Todo acidente com animal potencialmente transmissor da raiva exige o preenchimento da ficha de atendimento antirrábico, que serve como instrumento de notificação e guia para a conduta profilática.
A raiva é uma encefalite viral aguda com letalidade próxima a 100%. Por isso, a vigilância epidemiológica de acidentes com animais é extremamente rigorosa no Brasil. O preenchimento da ficha de atendimento antirrábico no SINAN é fundamental não apenas para o registro estatístico, mas para garantir que o esquema de profilaxia (vacina e/ou soro) seja seguido corretamente e que o paciente receba o acompanhamento necessário. Em casos de mordedura por cães ou gatos, a observação do animal por 10 dias é a conduta padrão quando o animal é conhecido e domiciliado. No entanto, se o animal fugir ou for de rua, o risco não pode ser descartado, tornando a intervenção médica imediata e a notificação obrigatórias. A limpeza exaustiva do ferimento com água e sabão é a primeira medida de urgência, seguida pela avaliação da necessidade de imunização passiva e ativa.
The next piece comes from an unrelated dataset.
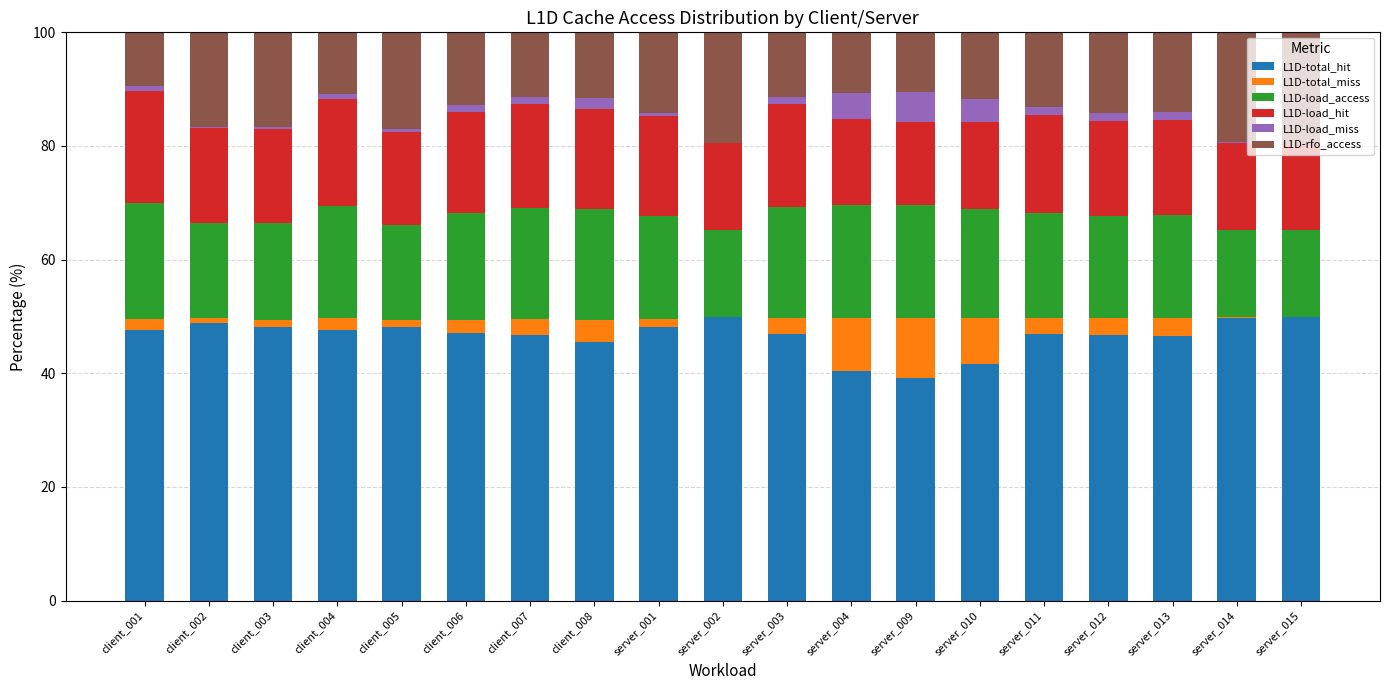

The value of L1D-total_hit at server_012 is 46.7. True or false?

True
A ficha de atendimento antirrábico humano deve ser preenchida para todo paciente que busca assistência médica devido a um acidente causado por animal potencialmente transmissor da raiva (cães, gatos, morcegos, primatas, etc.), independentemente da gravidade do ferimento ou do estado de saúde aparente do animal no momento do acidente. Ela é o documento oficial de notificação para o SINAN.
A 'Raiva Humana' é uma doença de notificação compulsória imediata (em até 24 horas) após a suspeita clínica do caso. Já o 'Acidente por Animal Potencialmente Transmissor da Raiva' refere-se à exposição ao risco; a notificação ocorre através do preenchimento da ficha de atendimento antirrábico, que alimenta o sistema de vigilância para controle da profilaxia pós-exposição e monitoramento epidemiológico.
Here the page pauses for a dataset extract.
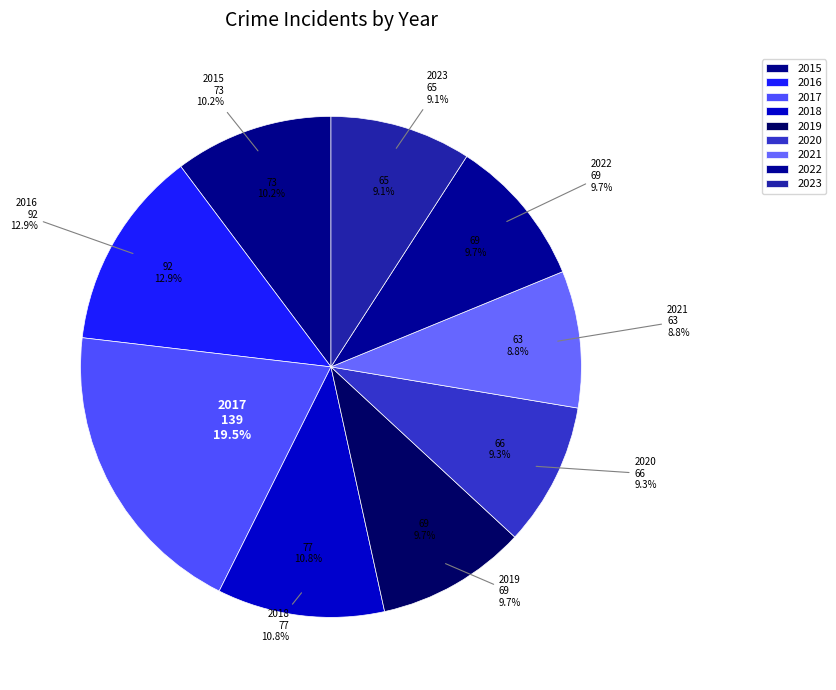

What is the smallest slice in the pie chart?

2021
Se o animal (cão ou gato) fugiu, desapareceu ou morreu logo após o acidente, ele é classificado como animal de condição desconhecida ou suspeita. Nesses casos, a conduta profilática geralmente envolve o início imediato do esquema de vacinação (e soro, dependendo da gravidade e localização do ferimento), conforme o protocolo do Ministério da Saúde, pois não há garantia de que o animal não estava em período de incubação ou transmissão.